___ Exercise input
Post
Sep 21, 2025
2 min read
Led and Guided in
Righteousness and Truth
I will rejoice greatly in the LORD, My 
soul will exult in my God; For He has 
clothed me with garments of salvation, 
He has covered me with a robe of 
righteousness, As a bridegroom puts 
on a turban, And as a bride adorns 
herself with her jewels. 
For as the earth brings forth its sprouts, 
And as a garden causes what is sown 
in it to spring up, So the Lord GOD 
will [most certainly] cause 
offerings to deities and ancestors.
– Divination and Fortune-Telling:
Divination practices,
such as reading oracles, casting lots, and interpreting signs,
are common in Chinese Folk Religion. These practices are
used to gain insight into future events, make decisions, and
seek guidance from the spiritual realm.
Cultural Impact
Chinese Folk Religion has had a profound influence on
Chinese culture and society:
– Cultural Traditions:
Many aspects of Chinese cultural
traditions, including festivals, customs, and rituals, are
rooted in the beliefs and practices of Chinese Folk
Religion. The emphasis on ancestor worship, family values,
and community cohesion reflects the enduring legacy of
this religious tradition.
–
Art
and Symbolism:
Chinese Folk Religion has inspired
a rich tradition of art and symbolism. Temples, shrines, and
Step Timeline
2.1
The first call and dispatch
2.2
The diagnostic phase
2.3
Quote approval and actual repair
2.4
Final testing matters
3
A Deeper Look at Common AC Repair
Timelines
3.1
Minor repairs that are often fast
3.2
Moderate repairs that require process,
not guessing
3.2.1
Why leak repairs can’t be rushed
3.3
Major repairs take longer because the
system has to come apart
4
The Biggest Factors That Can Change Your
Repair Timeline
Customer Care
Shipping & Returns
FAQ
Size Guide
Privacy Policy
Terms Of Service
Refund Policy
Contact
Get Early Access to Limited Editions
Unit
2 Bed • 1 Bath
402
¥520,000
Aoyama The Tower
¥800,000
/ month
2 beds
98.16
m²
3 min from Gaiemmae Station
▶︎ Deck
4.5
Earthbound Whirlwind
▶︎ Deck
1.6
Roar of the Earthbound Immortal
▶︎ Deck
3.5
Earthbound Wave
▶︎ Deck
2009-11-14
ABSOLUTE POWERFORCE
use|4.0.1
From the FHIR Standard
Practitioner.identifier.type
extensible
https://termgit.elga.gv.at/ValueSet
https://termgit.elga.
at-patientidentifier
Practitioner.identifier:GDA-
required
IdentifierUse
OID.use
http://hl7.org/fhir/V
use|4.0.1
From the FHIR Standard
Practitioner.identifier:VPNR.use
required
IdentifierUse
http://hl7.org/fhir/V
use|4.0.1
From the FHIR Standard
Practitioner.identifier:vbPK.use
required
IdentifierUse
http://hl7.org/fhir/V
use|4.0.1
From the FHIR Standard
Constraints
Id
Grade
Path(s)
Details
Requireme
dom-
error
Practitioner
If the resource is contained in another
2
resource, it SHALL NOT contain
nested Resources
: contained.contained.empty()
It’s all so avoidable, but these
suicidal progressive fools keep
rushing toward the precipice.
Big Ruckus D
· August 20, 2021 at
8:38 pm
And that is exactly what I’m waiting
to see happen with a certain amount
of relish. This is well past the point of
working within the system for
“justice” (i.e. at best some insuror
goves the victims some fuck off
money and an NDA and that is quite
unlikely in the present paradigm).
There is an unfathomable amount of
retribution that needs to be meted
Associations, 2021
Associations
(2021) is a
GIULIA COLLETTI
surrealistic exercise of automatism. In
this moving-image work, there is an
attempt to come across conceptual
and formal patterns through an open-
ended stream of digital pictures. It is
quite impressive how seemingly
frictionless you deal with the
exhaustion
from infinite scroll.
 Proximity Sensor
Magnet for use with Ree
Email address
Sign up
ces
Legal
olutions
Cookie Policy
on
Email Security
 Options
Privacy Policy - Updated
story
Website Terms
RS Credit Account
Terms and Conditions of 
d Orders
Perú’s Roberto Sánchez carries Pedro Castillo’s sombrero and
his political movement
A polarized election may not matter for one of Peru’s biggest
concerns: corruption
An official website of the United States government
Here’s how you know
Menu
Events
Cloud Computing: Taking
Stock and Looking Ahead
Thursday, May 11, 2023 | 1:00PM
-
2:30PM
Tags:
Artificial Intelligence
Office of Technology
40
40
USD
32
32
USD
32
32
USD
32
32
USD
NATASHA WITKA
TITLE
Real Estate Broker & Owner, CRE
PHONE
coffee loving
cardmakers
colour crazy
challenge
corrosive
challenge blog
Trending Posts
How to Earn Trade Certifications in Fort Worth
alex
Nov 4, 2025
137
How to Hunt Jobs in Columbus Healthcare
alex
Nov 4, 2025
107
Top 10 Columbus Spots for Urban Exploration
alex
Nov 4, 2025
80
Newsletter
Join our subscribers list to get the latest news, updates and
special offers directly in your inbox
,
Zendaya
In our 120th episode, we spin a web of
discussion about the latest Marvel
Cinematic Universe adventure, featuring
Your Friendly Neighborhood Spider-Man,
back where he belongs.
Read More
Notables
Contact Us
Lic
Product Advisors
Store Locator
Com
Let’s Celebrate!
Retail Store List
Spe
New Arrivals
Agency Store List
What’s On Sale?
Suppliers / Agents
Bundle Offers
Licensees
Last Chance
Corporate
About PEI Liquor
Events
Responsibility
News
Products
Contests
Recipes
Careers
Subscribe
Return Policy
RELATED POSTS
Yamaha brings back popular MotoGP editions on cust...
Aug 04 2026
______
• Assignment:
Copy task. Give back the whole listing exactly as written.

• Your response:
Post
Sep 21, 2025
2 min read
Led and Guided in
Righteousness and Truth
I will rejoice greatly in the LORD, My 
soul will exult in my God; For He has 
clothed me with garments of salvation, 
He has covered me with a robe of 
righteousness, As a bridegroom puts 
on a turban, And as a bride adorns 
herself with her jewels. 
For as the earth brings forth its sprouts, 
And as a garden causes what is sown 
in it to spring up, So the Lord GOD 
will [most certainly] cause 
offerings to deities and ancestors.
– Divination and Fortune-Telling:
Divination practices,
such as reading oracles, casting lots, and interpreting signs,
are common in Chinese Folk Religion. These practices are
used to gain insight into future events, make decisions, and
seek guidance from the spiritual realm.
Cultural Impact
Chinese Folk Religion has had a profound influence on
Chinese culture and society:
– Cultural Traditions:
Many aspects of Chinese cultural
traditions, including festivals, customs, and rituals, are
rooted in the beliefs and practices of Chinese Folk
Religion. The emphasis on ancestor worship, family values,
and community cohesion reflects the enduring legacy of
this religious tradition.
–
Art
and Symbolism:
Chinese Folk Religion has inspired
a rich tradition of art and symbolism. Temples, shrines, and
Step Timeline
2.1
The first call and dispatch
2.2
The diagnostic phase
2.3
Quote approval and actual repair
2.4
Final testing matters
3
A Deeper Look at Common AC Repair
Timelines
3.1
Minor repairs that are often fast
3.2
Moderate repairs that require process,
not guessing
3.2.1
Why leak repairs can’t be rushed
3.3
Major repairs take longer because the
system has to come apart
4
The Biggest Factors That Can Change Your
Repair Timeline
Customer Care
Shipping & Returns
FAQ
Size Guide
Privacy Policy
Terms Of Service
Refund Policy
Contact
Get Early Access to Limited Editions
Unit
2 Bed • 1 Bath
402
¥520,000
Aoyama The Tower
¥800,000
/ month
2 beds
98.16
m²
3 min from Gaiemmae Station
▶︎ Deck
4.5
Earthbound Whirlwind
▶︎ Deck
1.6
Roar of the Earthbound Immortal
▶︎ Deck
3.5
Earthbound Wave
▶︎ Deck
2009-11-14
ABSOLUTE POWERFORCE
use|4.0.1
From the FHIR Standard
Practitioner.identifier.type
extensible
https://termgit.elga.gv.at/ValueSet
https://termgit.elga.
at-patientidentifier
Practitioner.identifier:GDA-
required
IdentifierUse
OID.use
http://hl7.org/fhir/V
use|4.0.1
From the FHIR Standard
Practitioner.identifier:VPNR.use
required
IdentifierUse
http://hl7.org/fhir/V
use|4.0.1
From the FHIR Standard
Practitioner.identifier:vbPK.use
required
IdentifierUse
http://hl7.org/fhir/V
use|4.0.1
From the FHIR Standard
Constraints
Id
Grade
Path(s)
Details
Requireme
dom-
error
Practitioner
If the resource is contained in another
2
resource, it SHALL NOT contain
nested Resources
: contained.contained.empty()
It’s all so avoidable, but these
suicidal progressive fools keep
rushing toward the precipice.
Big Ruckus D
· August 20, 2021 at
8:38 pm
And that is exactly what I’m waiting
to see happen with a certain amount
of relish. This is well past the point of
working within the system for
“justice” (i.e. at best some insuror
goves the victims some fuck off
money and an NDA and that is quite
unlikely in the present paradigm).
There is an unfathomable amount of
retribution that needs to be meted
Associations, 2021
Associations
(2021) is a
GIULIA COLLETTI
surrealistic exercise of automatism. In
this moving-image work, there is an
attempt to come across conceptual
and formal patterns through an open-
ended stream of digital pictures. It is
quite impressive how seemingly
frictionless you deal with the
exhaustion
from infinite scroll.
 Proximity Sensor
Magnet for use with Ree
Email address
Sign up
ces
Legal
olutions
Cookie Policy
on
Email Security
 Options
Privacy Policy - Updated
story
Website Terms
RS Credit Account
Terms and Conditions of 
d Orders
Perú’s Roberto Sánchez carries Pedro Castillo’s sombrero and
his political movement
A polarized election may not matter for one of Peru’s biggest
concerns: corruption
An official website of the United States government
Here’s how you know
Menu
Events
Cloud Computing: Taking
Stock and Looking Ahead
Thursday, May 11, 2023 | 1:00PM
-
2:30PM
Tags:
Artificial Intelligence
Office of Technology
40
40
USD
32
32
USD
32
32
USD
32
32
USD
NATASHA WITKA
TITLE
Real Estate Broker & Owner, CRE
PHONE
coffee loving
cardmakers
colour crazy
challenge
corrosive
challenge blog
Trending Posts
How to Earn Trade Certifications in Fort Worth
alex
Nov 4, 2025
137
How to Hunt Jobs in Columbus Healthcare
alex
Nov 4, 2025
107
Top 10 Columbus Spots for Urban Exploration
alex
Nov 4, 2025
80
Newsletter
Join our subscribers list to get the latest news, updates and
special offers directly in your inbox
,
Zendaya
In our 120th episode, we spin a web of
discussion about the latest Marvel
Cinematic Universe adventure, featuring
Your Friendly Neighborhood Spider-Man,
back where he belongs.
Read More
Notables
Contact Us
Lic
Product Advisors
Store Locator
Com
Let’s Celebrate!
Retail Store List
Spe
New Arrivals
Agency Store List
What’s On Sale?
Suppliers / Agents
Bundle Offers
Licensees
Last Chance
Corporate
About PEI Liquor
Events
Responsibility
News
Products
Contests
Recipes
Careers
Subscribe
Return Policy
RELATED POSTS
Yamaha brings back popular MotoGP editions on cust...
Aug 04 2026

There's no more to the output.